In part two of Writing Together, I am intrigued by the “feminist leanings.” At first, while reading about the secretary who collaborated (w/c?) with Dick Miller on writing projects, I noted, perhaps because of the job-descriptive word we are no longer to use, the authors report two very telling things:
1.“…the satisfaction comes when the chairman or governing board says ‘You have done a great job.’ That is the satisfaction. I don’t think about private authorship or anything like that; I just want to know if I did a good job” (107, emphasis mine).
2.“Like many executives, Miller relies heavily on his secretary, who in fact plays a significant role in the collaborative writing that occurs in his office” (ibid).

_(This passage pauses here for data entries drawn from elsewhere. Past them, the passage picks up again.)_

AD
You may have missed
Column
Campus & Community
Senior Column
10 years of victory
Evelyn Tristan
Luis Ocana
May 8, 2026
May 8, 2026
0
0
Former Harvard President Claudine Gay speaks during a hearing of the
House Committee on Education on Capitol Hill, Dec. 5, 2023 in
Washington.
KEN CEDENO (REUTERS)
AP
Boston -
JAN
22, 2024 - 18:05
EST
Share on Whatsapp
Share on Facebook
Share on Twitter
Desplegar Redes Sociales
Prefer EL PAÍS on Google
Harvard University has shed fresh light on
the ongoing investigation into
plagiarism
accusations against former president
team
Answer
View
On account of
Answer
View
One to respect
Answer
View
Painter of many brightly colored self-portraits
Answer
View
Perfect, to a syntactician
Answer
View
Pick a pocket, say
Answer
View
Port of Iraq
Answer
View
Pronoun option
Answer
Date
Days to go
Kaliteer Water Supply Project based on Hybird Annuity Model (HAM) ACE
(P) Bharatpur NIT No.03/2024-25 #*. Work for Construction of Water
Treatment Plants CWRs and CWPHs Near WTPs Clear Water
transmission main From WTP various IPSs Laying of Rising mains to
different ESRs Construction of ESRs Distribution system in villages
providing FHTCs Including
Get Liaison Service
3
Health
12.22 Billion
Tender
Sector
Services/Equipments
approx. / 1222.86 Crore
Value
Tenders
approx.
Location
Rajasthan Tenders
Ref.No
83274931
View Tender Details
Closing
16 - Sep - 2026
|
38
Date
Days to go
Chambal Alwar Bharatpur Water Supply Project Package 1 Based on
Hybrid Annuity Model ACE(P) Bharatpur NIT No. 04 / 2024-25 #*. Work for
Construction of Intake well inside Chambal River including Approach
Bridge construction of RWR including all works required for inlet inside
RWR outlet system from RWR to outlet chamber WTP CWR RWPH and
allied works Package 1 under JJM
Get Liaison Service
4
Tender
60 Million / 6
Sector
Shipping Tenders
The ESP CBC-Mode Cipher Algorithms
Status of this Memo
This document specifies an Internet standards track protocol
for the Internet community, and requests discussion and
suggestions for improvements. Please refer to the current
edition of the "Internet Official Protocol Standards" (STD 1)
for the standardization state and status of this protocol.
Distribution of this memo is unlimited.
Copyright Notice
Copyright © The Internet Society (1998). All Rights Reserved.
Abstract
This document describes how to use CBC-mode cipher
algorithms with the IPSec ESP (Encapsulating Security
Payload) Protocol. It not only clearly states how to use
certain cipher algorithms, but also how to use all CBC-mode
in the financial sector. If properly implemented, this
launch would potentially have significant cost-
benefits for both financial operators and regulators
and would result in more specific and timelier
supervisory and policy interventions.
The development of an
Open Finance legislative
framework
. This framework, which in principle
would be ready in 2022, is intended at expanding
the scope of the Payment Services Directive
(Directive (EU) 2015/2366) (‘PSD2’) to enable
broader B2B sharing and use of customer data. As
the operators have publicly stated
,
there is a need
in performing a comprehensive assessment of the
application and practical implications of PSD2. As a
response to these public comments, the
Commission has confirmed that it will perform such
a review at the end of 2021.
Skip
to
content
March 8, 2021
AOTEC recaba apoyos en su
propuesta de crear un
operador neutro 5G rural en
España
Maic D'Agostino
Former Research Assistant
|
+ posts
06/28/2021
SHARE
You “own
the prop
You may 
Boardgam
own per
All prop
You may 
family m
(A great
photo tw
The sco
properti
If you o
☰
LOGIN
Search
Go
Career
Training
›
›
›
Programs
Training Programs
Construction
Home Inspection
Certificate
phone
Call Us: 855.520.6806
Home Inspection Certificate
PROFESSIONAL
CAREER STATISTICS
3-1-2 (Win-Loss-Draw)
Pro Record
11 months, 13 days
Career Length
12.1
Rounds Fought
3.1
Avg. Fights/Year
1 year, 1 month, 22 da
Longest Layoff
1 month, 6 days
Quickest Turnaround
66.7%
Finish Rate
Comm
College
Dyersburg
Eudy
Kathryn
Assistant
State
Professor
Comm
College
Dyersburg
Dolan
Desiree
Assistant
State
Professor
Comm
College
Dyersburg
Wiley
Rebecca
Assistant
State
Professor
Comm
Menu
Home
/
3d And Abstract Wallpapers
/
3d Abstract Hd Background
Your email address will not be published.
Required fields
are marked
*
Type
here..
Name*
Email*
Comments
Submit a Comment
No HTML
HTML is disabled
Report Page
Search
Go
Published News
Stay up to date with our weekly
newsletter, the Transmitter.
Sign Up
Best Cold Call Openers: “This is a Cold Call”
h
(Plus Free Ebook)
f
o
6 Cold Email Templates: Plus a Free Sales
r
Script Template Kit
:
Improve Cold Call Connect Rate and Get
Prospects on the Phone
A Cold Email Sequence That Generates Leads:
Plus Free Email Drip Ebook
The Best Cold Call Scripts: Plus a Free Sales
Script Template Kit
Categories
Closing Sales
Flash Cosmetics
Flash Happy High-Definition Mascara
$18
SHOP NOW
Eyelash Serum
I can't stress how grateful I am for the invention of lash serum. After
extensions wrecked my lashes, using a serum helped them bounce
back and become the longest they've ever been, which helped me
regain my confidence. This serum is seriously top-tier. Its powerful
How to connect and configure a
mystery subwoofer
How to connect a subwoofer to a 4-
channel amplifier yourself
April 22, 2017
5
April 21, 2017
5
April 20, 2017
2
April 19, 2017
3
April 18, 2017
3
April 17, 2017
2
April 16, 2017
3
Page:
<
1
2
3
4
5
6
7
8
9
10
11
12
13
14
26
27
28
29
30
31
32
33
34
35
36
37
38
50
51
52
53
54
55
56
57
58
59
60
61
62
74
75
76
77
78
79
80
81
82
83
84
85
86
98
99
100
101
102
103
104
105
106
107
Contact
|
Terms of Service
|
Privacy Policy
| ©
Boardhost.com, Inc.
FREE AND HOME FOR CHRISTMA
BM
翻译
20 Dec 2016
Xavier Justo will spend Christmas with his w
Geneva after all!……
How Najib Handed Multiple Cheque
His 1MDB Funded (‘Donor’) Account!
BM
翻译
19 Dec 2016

These two things come within the results part of what at first appears to be an IMRAD-type report by Lunsford and Ede, so of course discussion is saved for later. However, the discussion in this section does not mention anything about the above-mentioned result. The authors have already noted that their research cannot be completed in a way that eschews narrative, and they do keep revising their research methods, but it is not until a later paper (1990) that they begin to talk feminism. Their bias(es), however, have been evident from the start. On page 93, they write: “when we first chose those we hoped to interview, we determined that we would attempt to talk with individuals who were satisfied, productive, and articulate collaborative writers…” In chapter 9, they state that when they began the project they thought they could “sum up [their] findings and offer a conceptual model for collaborative writing” (135). So this failed, and they revised their methods again, and start dropping words like “phallocentric” (indeed, the first time this happened on page 136, I had no context from their writing to draw from. It makes sense in the theories of post-colonialism and Native American research, but nothing in the text prepared me for this rather sudden phallus-dropping). The authors do develop this so-called mode of feminism in their description of dialogic modes of collaboration, but make some claims that I do not think are fully realized in the text, such as that the hierarchical mode of writing is “most often…a masculine mode of discourse” (138). Is this because the writers they surveyed previously were male? Because their IMRAD isn’t totally an IMRAD? Because of reception of their previous work? In the end, I am not sure. On their end, Lundsford and Ede seem to side with John Trimbur, who incidentally writes a textbook many of us use in teaching Business and Professional Writing here at NDSU. The authors cite Trimbur as saying that “it would be fatuous…to presume that collaborative learning can constitute more than momentarily an alternative to the present asymmetrical relations of power and distribution of knowledge and its means of production” (141).
1. How compelling do you find their argument so far? Are Lundsford and Ede allowed to just cite the “phallocentric” nature of strict hierarchical models and then present their research as a narrative that offers conclusive proof?
2.If you believe their argument is sound, what implications does that have for us in the classroom, especially in the rubric-making practice?